Allison Janney goes to see the Man In Black, who tells her all about his plan to combine the crazy light with a wheel and levers and pulleys and make an OK Go video. He leaves himself wide open from the okeedoke from Not-Ma Dukes, which makes no sense when you consider that she killed his real mom. Protect ya neck, Man In Black! Protect it. ?: Is super-strong Allison Janney the Smoke Monster? Double ?: Did she appear as MIB’s real mom to orchestrate his trip to the other side of the island?
MIB wakes up to find his people dead, their wack huts burned down and his crappy game all messed up. He’s pissed. Me too, buddy! I thought this episode was going not to suck! ?: Did it suck, or was it a brilliant charade to take our eyes off the ball?
Allison Janney takes Jacob to the Cave of Light and makes him drink that crappy wine in the bottle. What is this, Spanking The Monkey 2? The wine makes them the same, or something like that.
Now it’s his turn to guard Disco Cave.

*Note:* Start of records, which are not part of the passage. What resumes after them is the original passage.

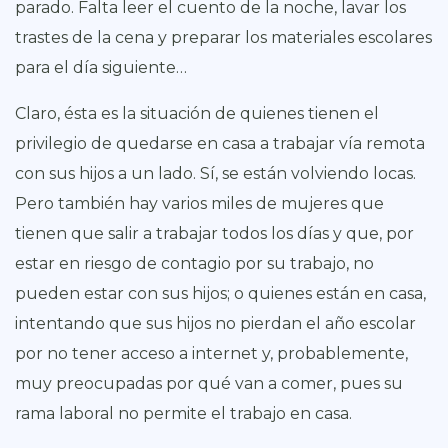
parado. Falta leer el cuento de la noche, lavar los
trastes de la cena y preparar los materiales escolares
para el día siguiente…
Claro, ésta es la situación de quienes tienen el
privilegio de quedarse en casa a trabajar vía remota
con sus hijos a un lado. Sí, se están volviendo locas.
Pero también hay varios miles de mujeres que
tienen que salir a trabajar todos los días y que, por
estar en riesgo de contagio por su trabajo, no
pueden estar con sus hijos; o quienes están en casa,
intentando que sus hijos no pierdan el año escolar
por no tener acceso a internet y, probablemente,
muy preocupadas por qué van a comer, pues su
rama laboral no permite el trabajo en casa.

He’s mad that she wanted MIB to guard the cave and not him. Maybe she was saving you for the Loom-Off at the county fair! C’mon son. ?: What’s with the wine, MacCuthcheon’s whisky, Apollo Bars, Geronimo Jackson and all that phony maroney business?
MIB stabs UnMom without even asking her what the hell is going on. THEN he asks her. Lame.
Jacob is mad that MIB killed Allison Janney, so he beats him up and takes him to the Cave of Light. Allison Janney told him that going in there was worse than death, so he subjects HIS OWN BROTHER to a fate worse than death by throwing him in the stream and letting him float into the cave. Nice one! ?: Is there any way this isn’t exactly what she wanted him to do the whole time since he was born? Rhetorical ? Edition!
Smokey Smoke the Smoke Monster shoots out of the cave like a bat out of…a cave. Then the cave dims a little, like when the cheesy guy who owns the wine bar at the mall decides it’s time to create some post-dinner ambience. Then Jacob finds his brother’s body and puts it in the cave with Allison Janney’s body. ?: Are we headed to a super incestuous conclusion of Lost?
Then there’s a terribly executed scene that reminds us of when Jack and Kate were in the cave, and there were the skeletons, and now we know that the skeletons were Allison Janney and MIB, and then Locke stops by, and it’s like one of those crappy scenes in Scanners where you forgive David Cronenberg because he wrote the script on little sleep while he shot the film and also he gets a pass for inventing computer uploading and downloading. And he says goodbye to them. ?: What’s that all about?